Lundqvist had no chance on Salvador's goal, nor on Travis Zajac's conversion of a two-on-one just 3:49 later. The score and the 12-3 Devils shot advantage 15 minutes in made things look as bad as possible for the Rangers, but this was not too far off from the brutally slow, out-of-sync start the Rangers had in Game 2, or at times in Game 3.
They have Lundqvist, who can make a 0-0 tie seem like a two-goal lead with his focus and control. But once the Devils dented his shell Monday night, they played faster and stronger, while the Rangers receded, stumbling over simple plays.
"It looked for a bit like more of the same from the other night," Devils coach Peter DeBoer said. "But the first one was big. I thought we played a little looser from then on."
And the Rangers grew tighter and then, finally, they blew. Mike Rupp got called for a borderline hit on Devils defenseman Peter Harrold, then took a swipe at Martin Brodeur; Ryan Callahan and Ilya Kovalchuk had earlier exchanged unpleasantries, with Callahan delivering a few punches to a seated Kovalchuk. The Devils winger responded with a spear to the gut.
Then there was the shouting match between the coaches.

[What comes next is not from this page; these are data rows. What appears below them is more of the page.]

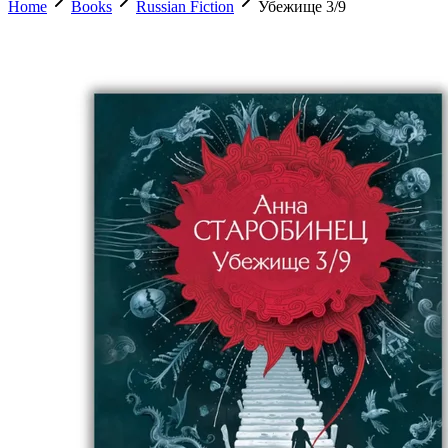
Home
Books
Russian Fiction
Убежище 3/9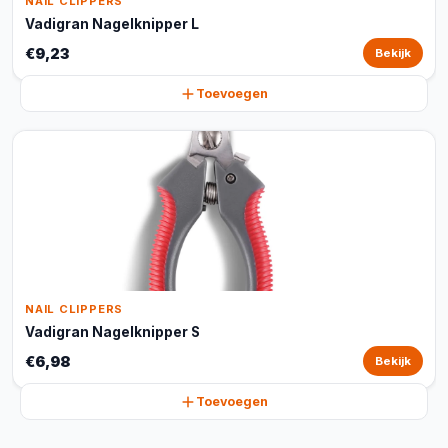
NAIL CLIPPERS
Vadigran Nagelknipper L
€9,23
Bekijk
Toevoegen
NAIL CLIPPERS
Vadigran Nagelknipper S
€6,98
Bekijk
Toevoegen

Both downplayed it after the game, and John Tortorella was downright philosophical about his team following their worst loss of the playoffs.
"We have to be able to hold onto pucks," he said. "We had the yips with it. We just gave it back to them . . . It was a struggle with a number of guys."
But the Rangers coach is confident his team will respond Wednesday in Game 5. Who's to doubt him? Even though the Rangers had some discipline breakdowns late to go with their structural breakdowns early, they have been able to easily discard the ugly ones and return to their usual selves the next game.
The one aspect they have to change is how they come out from the opening faceoff. The Rangers are without a first-period goal in the four games so far, and have just seven in 18 playoff games, a dismal total no matter what style of game you play; they've allowed only nine first-period goals this postseason, which would be a solidly low number without their own inability to jump out early.
The Rangers are masters at smothering defense and they have a goaltender who can suck the life out of the best opponent.
But now, with yet another series knotted 2-2, the Rangers have to find a way to take charge rather than absorb blows. Their playoff lives may depend on it.